Facilitating Grounded Online Interactions in Video-Case-Based Teacher Professional Development.

The use of interactive video cases for teacher professional development is an emergent medium inspired by case study methods used extensively in law, management, and medicine, and by the advent of multimedia technology available to support online discussions. This paper focuses on Web-based “grounded” discussions—in which the participants base their contributions on specific events portrayed in the case—and the role facilitators play in these online interactions. This paper analyzes the online exchange of messages in one school district that participated in a video-case-based program of teacher professional development and derives principles that will help facilitators lead grounded online interactions.

Learning to See: Making Sense of the Mathematics of Change in Middle School

In this article, we will describe the results of a study of 6th grade students learning about the mathematics of change. The students in this study worked with software environments for the computer and the graphing calculator that included a simulation of a moving elevator, linked to a graph of its velocity vs. time. We will describe how the students and their teacher negotiated the mathematical meanings of these representations, in interaction with the software and other representational tools available in the classroom. The class developed ways of selectively attending to specific features of stacks of centimeter cubes, hand-drawn graphs, and graphs (labeled velocity vs. time) on the computer screen. In addition, the class became adept at imagining the motions that corresponded to various velocity vs. time graphs. In this article, we describe this development as a process of learning to see mathematical representations of motion. The main question this article addresses is: How do students learn to see mathematical representations in ways that are consistent with the discipline of mathematics?

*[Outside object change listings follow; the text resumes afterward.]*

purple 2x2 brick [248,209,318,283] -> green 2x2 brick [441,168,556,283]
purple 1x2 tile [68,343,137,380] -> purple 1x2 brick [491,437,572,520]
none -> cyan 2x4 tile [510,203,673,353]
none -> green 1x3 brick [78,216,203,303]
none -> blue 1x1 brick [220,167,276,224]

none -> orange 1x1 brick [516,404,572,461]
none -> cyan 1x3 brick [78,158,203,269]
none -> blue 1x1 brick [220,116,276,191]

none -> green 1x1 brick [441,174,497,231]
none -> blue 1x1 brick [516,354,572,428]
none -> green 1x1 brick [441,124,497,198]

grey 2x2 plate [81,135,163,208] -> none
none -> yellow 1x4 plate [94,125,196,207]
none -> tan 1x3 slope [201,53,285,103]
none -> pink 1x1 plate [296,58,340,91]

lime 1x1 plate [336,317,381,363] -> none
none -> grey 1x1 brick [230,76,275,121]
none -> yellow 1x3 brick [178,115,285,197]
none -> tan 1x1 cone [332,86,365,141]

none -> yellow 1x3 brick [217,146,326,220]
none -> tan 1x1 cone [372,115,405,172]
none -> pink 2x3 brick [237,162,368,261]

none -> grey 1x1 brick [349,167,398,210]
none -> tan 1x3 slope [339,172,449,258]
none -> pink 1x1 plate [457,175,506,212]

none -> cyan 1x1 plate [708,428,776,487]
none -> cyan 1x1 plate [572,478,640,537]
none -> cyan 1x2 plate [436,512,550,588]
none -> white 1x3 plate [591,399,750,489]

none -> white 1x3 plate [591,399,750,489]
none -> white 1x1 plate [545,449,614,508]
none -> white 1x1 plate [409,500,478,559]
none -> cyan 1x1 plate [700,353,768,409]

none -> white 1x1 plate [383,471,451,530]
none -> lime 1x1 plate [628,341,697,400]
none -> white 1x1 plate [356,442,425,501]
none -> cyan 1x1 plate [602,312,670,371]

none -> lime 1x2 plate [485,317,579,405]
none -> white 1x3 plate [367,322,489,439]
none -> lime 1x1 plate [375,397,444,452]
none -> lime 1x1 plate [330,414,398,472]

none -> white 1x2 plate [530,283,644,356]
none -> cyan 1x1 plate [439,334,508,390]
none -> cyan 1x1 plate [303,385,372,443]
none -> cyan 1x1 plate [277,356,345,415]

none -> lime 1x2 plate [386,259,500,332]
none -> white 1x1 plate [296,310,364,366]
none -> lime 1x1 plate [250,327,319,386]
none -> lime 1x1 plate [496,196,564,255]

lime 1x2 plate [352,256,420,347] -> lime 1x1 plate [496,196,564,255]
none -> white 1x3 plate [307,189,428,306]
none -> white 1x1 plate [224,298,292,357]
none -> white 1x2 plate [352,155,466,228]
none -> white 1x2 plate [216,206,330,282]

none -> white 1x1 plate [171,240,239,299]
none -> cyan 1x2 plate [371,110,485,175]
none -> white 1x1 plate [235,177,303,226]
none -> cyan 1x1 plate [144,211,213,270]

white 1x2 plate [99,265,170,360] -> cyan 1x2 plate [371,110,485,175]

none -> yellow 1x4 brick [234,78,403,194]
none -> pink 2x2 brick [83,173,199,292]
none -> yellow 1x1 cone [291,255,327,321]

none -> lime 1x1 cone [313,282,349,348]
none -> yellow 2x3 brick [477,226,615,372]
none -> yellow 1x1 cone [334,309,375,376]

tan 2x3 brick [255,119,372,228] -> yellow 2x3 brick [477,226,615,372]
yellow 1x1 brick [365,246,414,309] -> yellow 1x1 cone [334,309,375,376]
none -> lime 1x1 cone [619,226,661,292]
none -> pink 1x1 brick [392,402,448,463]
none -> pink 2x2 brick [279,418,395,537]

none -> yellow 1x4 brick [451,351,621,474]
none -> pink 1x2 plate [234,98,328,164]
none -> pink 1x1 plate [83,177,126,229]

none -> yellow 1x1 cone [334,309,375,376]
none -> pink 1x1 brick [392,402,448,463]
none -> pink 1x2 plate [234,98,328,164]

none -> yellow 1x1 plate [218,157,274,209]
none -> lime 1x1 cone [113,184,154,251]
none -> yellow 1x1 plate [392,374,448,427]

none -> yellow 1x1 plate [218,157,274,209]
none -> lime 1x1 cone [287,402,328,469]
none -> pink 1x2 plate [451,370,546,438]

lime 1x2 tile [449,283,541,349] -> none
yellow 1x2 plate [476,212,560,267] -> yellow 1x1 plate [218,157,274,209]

Children creating ways to represent changing situations: On the development of homogeneous spaces

This paper focuses on children creating representations on paper for situations that change over time. We articulate the distinction between homogeneous and heterogeneous spaces and reflect on childrens tendency to create hybrids between them. Through classroom and interview examples we discuss two families of tasks that seem to facilitate childrens development of homogeneous spaces: 1) Making selected features directly visible, instead of requiring intermediate steps and calculations; for example, to be able to directly compare different sets of data combined in a single graph, and 2) Exploring well-defined figural components that can be used in graphing, such as line segments or sequencing from left to right, that are introduced as a resource.

On Guessing the Essential Thing

This paper relates to the ongoing discussion in the domain of psychology of (mathematics) education about the consequences of the ‘situated cognition’ paradigm for the issues of generalization and transfer of learning. This chapter focuses on the nature on generalizing. A first issue that is examined is the relationship between principles, laws, and definitions, on the one hand, and the circumstances in which they are validly applied. In this respect, a distinction is made between formal and situated generalizations across the following three areas: (a) where the generalization takes place, (b) values associated with generalizing, and (c) how generalizations relate to particular instances. A second part to be published elsewhere elaborates on transfer of learning. These papers articulate the claims through an in-depth analysis of an interview with Clio, an 11-year old girl working with problems involving the graphical representation of motion.